──────── Reading passage ────────
Rent-seeking as a service

March 27, 2019 (1117 words) :: The geniuses of Silicon Valley have become the thing they fear the most: tax collectors.
Tags: public-services, inequality, big-tech

This post is day 86 of a personal challenge to write every day in 2019. See the other fragments, or sign up for my weekly newsletter.


There’s no shortage of acerbic terms out there used to describe the people at the very top echelons of Silicon Valley. The new robber barons. The boy kings. Our tech overlords.

The power of these terms lies in the way they implicitly form an “us” vs “them”. The image of a robber baron conjures the image of its opposite: the people being robbed. There are the kings or overlords who rule, and then there are those who are ruled.

To be the latter is, clearly, undesirable. But to be the former - to be the one in charge, to have untold wealth and power, to be someone special rather than part of the unwashed masses - is, to a certain kind of person, quite desirable. There’s something thrilling about the possibility of ascending to those ranks. And once you’re far up enough along that ladder, the insults hurled at you by the rabble below don’t even so much as sting. Instead, the epithets might even bolster your view of yourself; after all, if someone tells you you’re basically a king, then that’s either a compliment, or a defensive barb that stems from jealousy (they wish they were king).

I think we need new language to describe the behaviour of Jeff Bezos et al. The problem with relying on terms like “robber barons” and “boy kings” is that they assume the perspective of those on the bottom (those who suspect they will never be the rulers, or do not want to, and thus take it for granted that they should be skeptical of power). This is obviously an important perspective, and one that applies to like 95% of the population, so I’m not saying that this language should be discarded. But for the 5% who genuinely have a claim to being “rulers”, or who think they could be one day, the derision here falls flat. Even if they’re aware of the mainstream connotations of the terms, they don’t evoke the desired negative emotional reaction, because the dominant paradigm under capitalism glorifies the idea of becoming the ruler.

So let’s take the perspective on those on top for a second. Can we exploit the contradictions in their worldview to make them feel bad about their neverending pursuit of power? Is there a way to demonstrate that the values they hold are belied by the very ends they seek?
────────
◆ Required tasks ◆
**1)** In the rent-seeking post, which day of the author's 2019 writing challenge does the post mark?
**2)** Which terms does the rent-seeking post list as acerbic labels for the people at the top of Silicon Valley?
**3)** Could you extend the rent-seeking post beyond its closing question about whether their values are belied by the ends they seek?
──────── Listed entries ────────
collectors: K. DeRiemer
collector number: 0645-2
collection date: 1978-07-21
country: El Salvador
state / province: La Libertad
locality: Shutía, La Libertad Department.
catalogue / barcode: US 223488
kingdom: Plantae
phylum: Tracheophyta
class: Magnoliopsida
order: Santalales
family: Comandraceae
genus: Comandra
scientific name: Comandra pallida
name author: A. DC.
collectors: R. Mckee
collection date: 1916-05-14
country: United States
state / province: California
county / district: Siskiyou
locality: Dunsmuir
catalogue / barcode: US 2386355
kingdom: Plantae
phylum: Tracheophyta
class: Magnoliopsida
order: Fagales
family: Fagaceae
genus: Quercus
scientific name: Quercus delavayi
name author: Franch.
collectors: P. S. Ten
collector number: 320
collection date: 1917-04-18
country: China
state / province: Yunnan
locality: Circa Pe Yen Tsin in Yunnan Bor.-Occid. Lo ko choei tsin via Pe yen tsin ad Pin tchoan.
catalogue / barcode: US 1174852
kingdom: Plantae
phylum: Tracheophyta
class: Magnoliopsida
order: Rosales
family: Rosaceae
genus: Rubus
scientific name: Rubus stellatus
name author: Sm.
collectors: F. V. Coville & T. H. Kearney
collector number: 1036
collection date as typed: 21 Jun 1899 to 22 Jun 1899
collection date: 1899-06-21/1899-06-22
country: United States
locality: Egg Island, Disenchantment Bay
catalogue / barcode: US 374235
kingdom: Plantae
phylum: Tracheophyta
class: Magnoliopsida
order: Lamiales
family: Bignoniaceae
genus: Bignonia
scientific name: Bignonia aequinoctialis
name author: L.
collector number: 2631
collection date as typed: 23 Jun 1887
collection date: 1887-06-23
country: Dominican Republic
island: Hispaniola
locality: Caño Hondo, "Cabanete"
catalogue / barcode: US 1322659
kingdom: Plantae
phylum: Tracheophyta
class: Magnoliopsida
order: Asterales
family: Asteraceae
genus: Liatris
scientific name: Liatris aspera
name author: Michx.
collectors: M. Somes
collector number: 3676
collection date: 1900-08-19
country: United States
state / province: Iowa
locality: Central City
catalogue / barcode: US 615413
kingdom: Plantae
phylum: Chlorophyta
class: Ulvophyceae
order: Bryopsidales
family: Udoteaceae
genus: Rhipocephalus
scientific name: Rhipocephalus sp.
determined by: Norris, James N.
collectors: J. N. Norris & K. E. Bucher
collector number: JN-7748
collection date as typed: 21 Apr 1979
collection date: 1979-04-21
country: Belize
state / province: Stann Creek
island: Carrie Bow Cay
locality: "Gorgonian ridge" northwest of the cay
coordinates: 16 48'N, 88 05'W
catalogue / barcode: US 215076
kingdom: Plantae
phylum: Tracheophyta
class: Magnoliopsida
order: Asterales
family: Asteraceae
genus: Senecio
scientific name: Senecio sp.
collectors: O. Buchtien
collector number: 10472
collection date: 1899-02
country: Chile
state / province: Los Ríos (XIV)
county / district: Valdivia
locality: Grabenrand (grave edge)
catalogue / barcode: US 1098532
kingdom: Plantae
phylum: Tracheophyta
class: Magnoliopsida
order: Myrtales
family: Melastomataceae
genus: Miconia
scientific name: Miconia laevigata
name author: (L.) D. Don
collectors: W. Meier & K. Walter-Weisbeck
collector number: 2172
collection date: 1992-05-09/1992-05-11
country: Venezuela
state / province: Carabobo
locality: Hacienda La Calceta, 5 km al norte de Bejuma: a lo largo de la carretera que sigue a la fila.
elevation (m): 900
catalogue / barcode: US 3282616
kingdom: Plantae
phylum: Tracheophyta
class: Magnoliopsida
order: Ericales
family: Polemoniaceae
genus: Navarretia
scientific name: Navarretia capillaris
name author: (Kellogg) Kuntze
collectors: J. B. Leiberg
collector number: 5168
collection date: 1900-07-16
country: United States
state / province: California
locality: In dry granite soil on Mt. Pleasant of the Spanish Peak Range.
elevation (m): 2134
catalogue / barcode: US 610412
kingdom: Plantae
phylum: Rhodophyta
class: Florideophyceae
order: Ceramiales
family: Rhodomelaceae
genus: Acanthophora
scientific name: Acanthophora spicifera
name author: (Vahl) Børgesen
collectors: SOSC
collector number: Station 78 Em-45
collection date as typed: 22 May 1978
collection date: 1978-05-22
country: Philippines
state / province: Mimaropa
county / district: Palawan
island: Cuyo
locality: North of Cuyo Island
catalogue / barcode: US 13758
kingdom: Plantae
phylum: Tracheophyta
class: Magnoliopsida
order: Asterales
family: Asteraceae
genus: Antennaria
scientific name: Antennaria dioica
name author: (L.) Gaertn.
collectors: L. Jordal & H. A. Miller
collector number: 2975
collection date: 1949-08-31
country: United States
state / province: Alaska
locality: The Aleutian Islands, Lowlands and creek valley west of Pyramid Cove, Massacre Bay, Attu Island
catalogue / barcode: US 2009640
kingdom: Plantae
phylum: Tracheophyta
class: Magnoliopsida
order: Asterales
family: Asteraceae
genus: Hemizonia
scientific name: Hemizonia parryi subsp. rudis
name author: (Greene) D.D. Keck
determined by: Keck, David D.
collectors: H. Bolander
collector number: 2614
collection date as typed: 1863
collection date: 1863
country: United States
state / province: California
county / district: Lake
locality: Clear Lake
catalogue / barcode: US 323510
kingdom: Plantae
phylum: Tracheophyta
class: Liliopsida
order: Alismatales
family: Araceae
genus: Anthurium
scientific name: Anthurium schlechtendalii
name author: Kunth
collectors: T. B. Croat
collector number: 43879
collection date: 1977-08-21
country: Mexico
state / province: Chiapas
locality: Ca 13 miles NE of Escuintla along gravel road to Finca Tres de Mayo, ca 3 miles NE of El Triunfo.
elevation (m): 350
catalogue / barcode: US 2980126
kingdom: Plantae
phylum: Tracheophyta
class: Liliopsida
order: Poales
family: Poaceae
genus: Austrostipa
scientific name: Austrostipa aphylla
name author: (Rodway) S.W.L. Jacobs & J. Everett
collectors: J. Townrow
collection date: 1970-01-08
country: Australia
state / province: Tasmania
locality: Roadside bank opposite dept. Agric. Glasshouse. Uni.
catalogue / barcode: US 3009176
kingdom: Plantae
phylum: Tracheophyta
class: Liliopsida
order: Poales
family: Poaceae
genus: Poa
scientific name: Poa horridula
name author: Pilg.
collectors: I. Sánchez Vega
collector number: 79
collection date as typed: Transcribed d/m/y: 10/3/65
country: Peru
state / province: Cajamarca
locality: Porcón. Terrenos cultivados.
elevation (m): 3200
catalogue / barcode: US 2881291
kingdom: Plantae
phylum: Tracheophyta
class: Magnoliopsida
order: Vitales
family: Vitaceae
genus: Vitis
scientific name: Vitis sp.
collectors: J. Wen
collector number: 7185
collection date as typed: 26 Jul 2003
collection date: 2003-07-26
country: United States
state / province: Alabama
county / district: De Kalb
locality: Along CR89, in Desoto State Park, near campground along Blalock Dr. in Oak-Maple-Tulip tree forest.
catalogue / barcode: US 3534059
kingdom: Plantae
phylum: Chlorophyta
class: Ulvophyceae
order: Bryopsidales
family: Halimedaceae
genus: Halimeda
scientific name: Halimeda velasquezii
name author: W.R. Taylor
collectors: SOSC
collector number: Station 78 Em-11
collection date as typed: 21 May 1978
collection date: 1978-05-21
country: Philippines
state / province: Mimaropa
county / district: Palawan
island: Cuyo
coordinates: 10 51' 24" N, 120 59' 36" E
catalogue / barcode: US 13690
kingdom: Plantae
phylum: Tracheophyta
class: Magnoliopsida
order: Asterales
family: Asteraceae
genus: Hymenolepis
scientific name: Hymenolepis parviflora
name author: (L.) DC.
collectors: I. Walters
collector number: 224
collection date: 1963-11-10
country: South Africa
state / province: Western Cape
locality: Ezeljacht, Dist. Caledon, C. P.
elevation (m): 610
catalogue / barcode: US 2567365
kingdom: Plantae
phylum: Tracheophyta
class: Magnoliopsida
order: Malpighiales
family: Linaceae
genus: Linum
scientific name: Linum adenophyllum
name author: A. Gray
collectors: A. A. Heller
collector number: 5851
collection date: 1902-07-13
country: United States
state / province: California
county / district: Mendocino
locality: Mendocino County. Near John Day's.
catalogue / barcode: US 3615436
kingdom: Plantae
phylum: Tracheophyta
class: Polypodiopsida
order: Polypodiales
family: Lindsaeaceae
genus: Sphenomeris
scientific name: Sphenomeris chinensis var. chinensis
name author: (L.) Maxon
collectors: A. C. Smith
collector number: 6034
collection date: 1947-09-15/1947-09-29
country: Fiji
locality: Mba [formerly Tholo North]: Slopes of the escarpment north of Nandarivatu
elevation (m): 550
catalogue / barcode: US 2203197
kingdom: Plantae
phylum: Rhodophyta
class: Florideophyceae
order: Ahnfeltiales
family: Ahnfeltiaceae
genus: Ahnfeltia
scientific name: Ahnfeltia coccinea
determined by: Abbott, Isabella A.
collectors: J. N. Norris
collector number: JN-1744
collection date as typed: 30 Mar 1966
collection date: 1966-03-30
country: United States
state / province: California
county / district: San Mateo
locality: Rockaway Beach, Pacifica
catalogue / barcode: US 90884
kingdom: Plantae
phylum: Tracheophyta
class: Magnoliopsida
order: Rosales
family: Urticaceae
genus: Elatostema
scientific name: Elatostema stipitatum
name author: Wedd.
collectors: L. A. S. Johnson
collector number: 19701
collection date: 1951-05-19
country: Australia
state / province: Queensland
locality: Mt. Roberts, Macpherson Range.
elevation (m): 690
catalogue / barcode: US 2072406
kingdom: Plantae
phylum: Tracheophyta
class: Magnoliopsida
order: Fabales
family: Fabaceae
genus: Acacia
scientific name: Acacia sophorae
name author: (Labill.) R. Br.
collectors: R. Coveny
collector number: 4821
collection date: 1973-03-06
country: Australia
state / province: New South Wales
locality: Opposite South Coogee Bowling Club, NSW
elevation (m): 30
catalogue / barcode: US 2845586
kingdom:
────────
◆ Responses by task ◆
**1)** Day 86

**2)** The new robber barons; the boy kings; our tech overlords

**3)**
Tech executives (and those close to them) tend to hate taxes. They might acknowledge the utility of taxes in paying for roads, schools, the judicial system, etc, but in practice, they do everything they can to avoid paying them. They’ll donate tons of money against a ballot proposition to slightly raise revenue taxes (by approx 0.5%) for companies grossing $50m in San Francisco. They’ll move their money through extremely byzantine international shell corporation schemes like the “double Irish, Dutch sandwich” to elide the corporate taxes they’re already supposed to pay. They take advantage of tax breaks offered on the state and municipal level (e.g., San Francisco) even though they would have probably relocated there anyway.

What if we thought of some of the most lucrative tech companies as essentially tax collectors, but privately-run (and thus not democratically accountable)? Economists call this rent-seeking, and what we’re seeing with a lot of tech companies is that their telos is little more than “rent-seeking as a service”. It’s basically baked in to their business model. Once you’ve fully developed the technology underpinning your service - be it coordinating food delivery, or processing payments, or displaying intrusive ads to people who just want to read a goddamn page on the Internet without being entreated to buy stuff - then your whole schtick then becomes collecting taxes on a whole ecosystem of economic activity.

So maybe we should consider an alternative perspective to describing tech moguls as monarchs, because not everyone seems to realise that monarchy in the abstract is bad. Instead, we should describe them as if they’re tax collectors. Nobody likes tax collectors, and Silicon Valley billionaires least of all.

What’s worse, these tax collectors are operating according to terms set by people who are not democratically accountable in any way. (At best, they are accountable to other people who have tons of money and power.) And so they’re spending the taxes they collect in really dumb ways that any of us would object to if done by the state (like spending $100m for a private vacation retreat in Hawaii …). They’re certainly not building roads - they’re even, sometimes, closing roads (true story).


In the long run, I actually don’t like the idea of enshrining taxation as a means of funding public services, which I’ve sort of touched on in a previous fragment. I think the best use case for taxation is as a tool for decreasing economic inequality, and that its use should be gradually phased out over time as a transitional step. In the long run, you’d want an emphasis on predistribution over redistribution - i.e., preventing markets from distributing income so vastly unequally in the first place.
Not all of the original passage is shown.